The old Matron, motionless as a rock, sat on the boat deck and counted the Sisters and nurses as they filed past her into the boats, refusing to leave until all were assembled. None of the women were lost … In one of the boats sat the Matron, looking towards the doomed Britannic while the rest of its occupants, with our friend among them, anxiously scanned the empty horizon. She saw the propeller cut a boat in half and fling its mutilated victims into the air, but, for the sake of the young women for whom she was responsible, she never uttered a sound nor moved a muscle of her grim old face. What a pity it is, I meditated as I listened, that outstanding heroism seems so often to be associated with such unmitigated limitations! How seldom it is that this type of courage goes with an imaginative heart, a sensitive, intelligent mind!


British nurses on board a hospital ship : Australian War Memorial

     The words of an arrogant, twenty-something young woman, failing to grasp much of life beyond her own narrow perspective were barely excusable in a diary entry of 1917, but unfortunate and telling that they were considered suitable in a book published by a mature woman in 1933. I suspect that she might have grown in years but not in outlook.

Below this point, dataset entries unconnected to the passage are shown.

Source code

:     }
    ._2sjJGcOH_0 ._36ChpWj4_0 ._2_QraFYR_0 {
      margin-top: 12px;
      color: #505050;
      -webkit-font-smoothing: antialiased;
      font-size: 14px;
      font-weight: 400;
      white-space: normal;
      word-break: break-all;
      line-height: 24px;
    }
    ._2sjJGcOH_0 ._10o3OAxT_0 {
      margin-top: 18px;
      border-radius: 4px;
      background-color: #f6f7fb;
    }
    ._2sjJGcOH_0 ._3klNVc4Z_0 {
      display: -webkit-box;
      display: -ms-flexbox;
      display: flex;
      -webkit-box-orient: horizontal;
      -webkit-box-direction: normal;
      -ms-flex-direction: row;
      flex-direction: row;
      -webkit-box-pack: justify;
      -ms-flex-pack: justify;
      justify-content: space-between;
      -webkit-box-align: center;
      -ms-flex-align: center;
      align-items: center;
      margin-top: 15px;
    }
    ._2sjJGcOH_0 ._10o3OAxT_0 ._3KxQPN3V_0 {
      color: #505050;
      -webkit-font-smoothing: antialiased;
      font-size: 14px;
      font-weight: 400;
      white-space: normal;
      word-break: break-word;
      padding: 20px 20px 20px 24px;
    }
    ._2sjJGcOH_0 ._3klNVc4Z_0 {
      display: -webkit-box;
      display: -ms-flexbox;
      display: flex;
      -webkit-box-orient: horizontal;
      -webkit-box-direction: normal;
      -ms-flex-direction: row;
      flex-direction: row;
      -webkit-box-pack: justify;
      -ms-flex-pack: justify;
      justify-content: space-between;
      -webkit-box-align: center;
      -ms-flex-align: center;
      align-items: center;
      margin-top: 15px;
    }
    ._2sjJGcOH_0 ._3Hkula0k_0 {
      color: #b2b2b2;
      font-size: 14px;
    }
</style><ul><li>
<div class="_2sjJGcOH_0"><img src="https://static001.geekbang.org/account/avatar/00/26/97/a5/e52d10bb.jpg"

South Africa during the 2nd Anglo-Boer War

     So who was the ‘old dug-out’?  Elizabeth Ann Dowse was born in Bristol in 1855, and trained as a nurse at St. Mary’s Hospital, Paddington, where she worked for seven years between 1878 and 1885. She was chosen by H.R.H. The Princess of Wales as one of a group of nurses to serve in Egypt with the Nile Expedition that year, and on her return she joined the Army Nursing Service in 1886 where she remained for the next twenty-five years. She served in South Africa during the Anglo-Boer War including being present at the Defence of Ladysmith, and also in Malta, Egypt, on board hospital ships and at various stations in the United Kingdom. She was compulsorily retired from Queen Alexandra’s Imperial Military Nursing Service on reaching the age of fifty-five in 1910, but returned voluntarily to serve during the Great War, by then fifty-nine years of age. During the years between 1914 and 1919 her postings included hospitals in the UK, France, Italy, and of course on the Hospital Ship Britannic. She was one of only one hundred women ever to receive both the Royal Red Cross and a Bar to the award. Every note about her, every report on her work speaks in the highest terms of her meritorious and devoted services. She was hard-working, tactful, zealous, never lacking in energy; she showed self-reliance and common-sense of the highest order; she displayed the best influence over others, both nurses and male orderlies. A personal letter from the Matron-in-Chief at the time of her second retirement in 1919 said:

I am sure that you know that I am much more grateful than I can possibly express for all you have done for the last very strenuous five years. The loyalty and devotion to duty of the retired Matrons of the Q.A.I.M.N.S. who so readily returned to do their bit as soon as we were involved in this War will never be forgotten.

     There were, of course, thousands of other trained members of the British military nursing services, but few with such a long and impressive history as Elizabeth Ann Dowse. I cannot tell whether, as Vera Brittain inferred, she was unimaginative, unintelligent and insensitive, though I suspect she was none of those. What I am quite sure of is which of the two women I would trust in life, especially in a sticky situation, and which of the two I would choose to meet with and talk to today.